The top 1 percent have the best houses, the best educations, the best doctors, and the best lifestyles, but there is one thing that money doesn’t seem to have bought: an understanding that their fate is bound up with how the other 99 percent live. Throughout history, this is something that the top 1 percent eventually do learn. Too late.
What might be interesting to know is what folks did or did not do in their lives to prevent them from being in the 1%. What constitutes the 1% are "returns" filed with the IRS where the income is greater the $250K. Some of those are individuals, some of those are couples (joint returns), and of those individuals and couples are business owners and professionals. I am guessing you are not one of them. Why is that? You don't need to answer. Nobody's business but your own. The question is rhetorical: did you do everything in your life, as well as do all of your homework in school and go to college, in order to be a part of this 1%? My wife and I were in this so-called 1%, for a short while, until I needed to retire. So, now we are not in the 1%. Our house is nice, but smaller than many across the nation. Some very large homes are owned by others that are actually non-1%-ers. Our 401K's and pensions are built up from 35+ years of working and saving. It is not billions.

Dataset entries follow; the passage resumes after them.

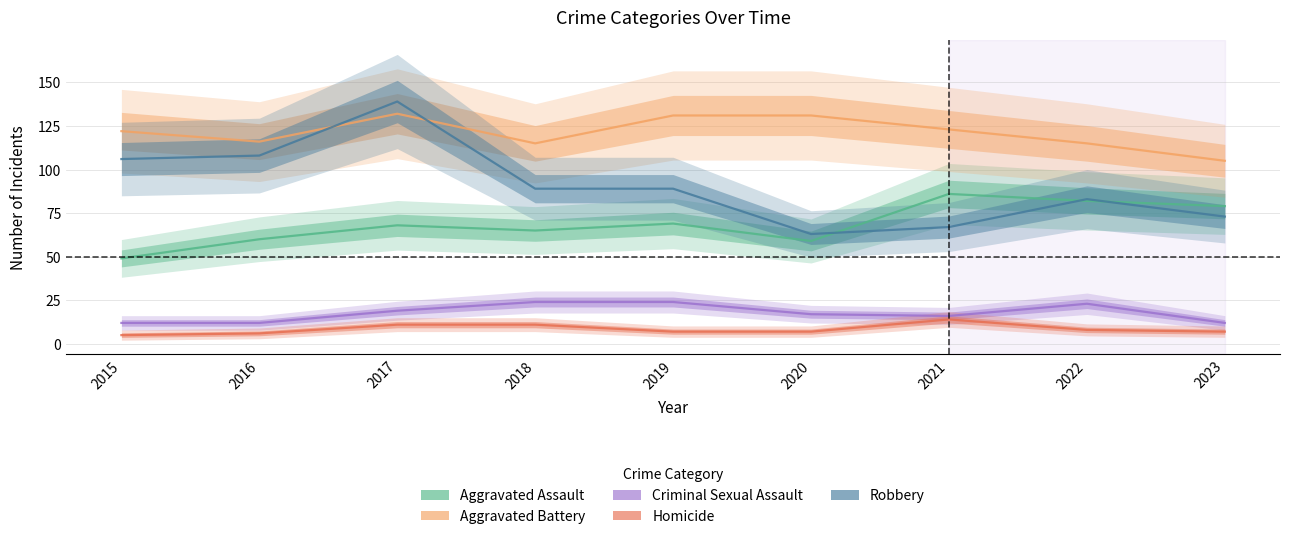

At which category does Aggravated Battery reach its first local peak?

2017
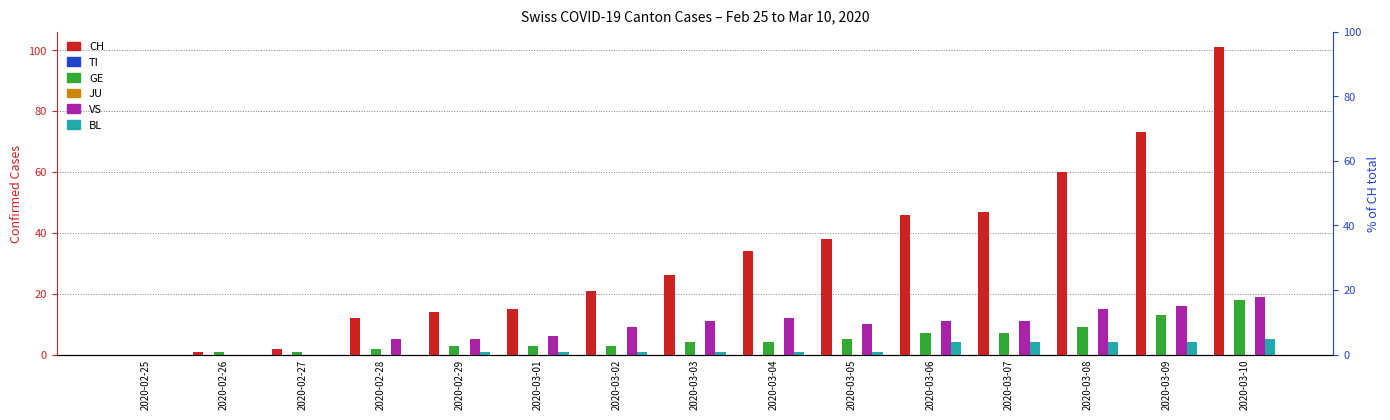

The value of CH at 2020-02-27 is 3. True or false?

False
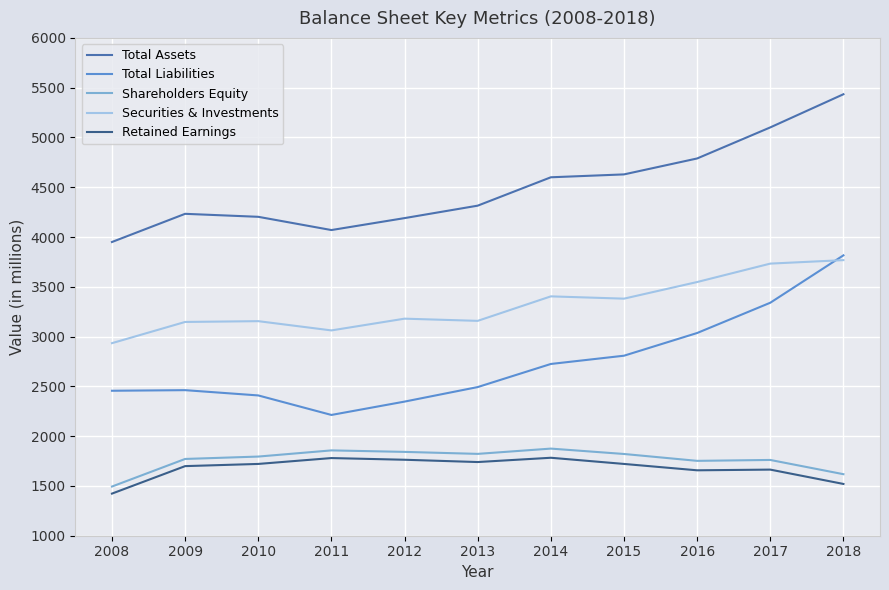

What is the spread (max minus min) of values at 2009?

2534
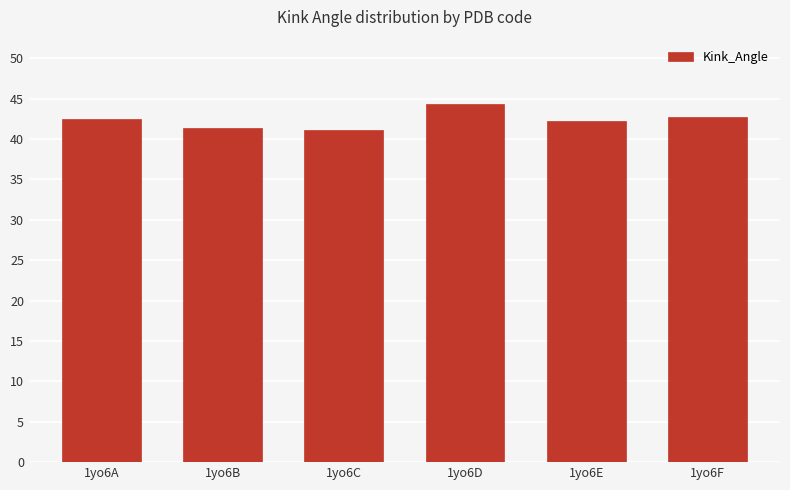

How many series are shown in this chart?

1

So, this so-called 99% - are they where they are because of "fate"? During their life’s preparatory stage (youth) were they chained to mediocrity? Or was that their choice? Every choice that we made in life integrates into our success, or lack thereof. It isn't fate so much as it is election. If a person is born into a "dead town", get out. The cost is only bus fare. Or join the military - it also provides immediate transplantation from that "dead town" as well as structure and opportunities, but with some risk. Choose a job that has a future. And it is not impossible to transform "flipping burgers" into owning a franchise and, guess what, joining the 1%. If we believe that we are "victims", then we are indeed victims, but not at the hands of others. At least that is still true in the United States - for now. If I had to offer advice, it would be: work hard, go to college, have a good attitude at work, save money/don't blow it all. Maybe you will achieve being the 1% - if that is important. But that person will have succeeded in being successful and not envious, even if that person does not “escape” being a 99%-er.
Years ago, my union member, Democrat voting grandfather said, and this was about 1970, that “give all the poor $10,000 (about $60K today) each, and in six months, they will have spent all the money and returned to being poor.” Given this liberal man’s perspective, I suspect that he might be a conservative today, but he understood the value of work, and he left his wife (grandma) with a house that was paid for and she died at the age of 97, painlessly slumping over at the table, while enjoying a breakfast with her daughter (my aunt). Neither my grandmother, nor grandfather were complainers but doers. In fact, they were “Oakies” that got in their cars in the 1930’s, left their “dead town”, and made a success out of their lives – and they were the 99%.
From a faith point of view, it is important to not get trapped into "envy" (10th commandment). If there is something fundamentally wrong with our tax structure, then fix that. The motive should be for greater success of both the 99% as well as the 1%. Encourage investment. But stop being covetous of your neighbor's wealth.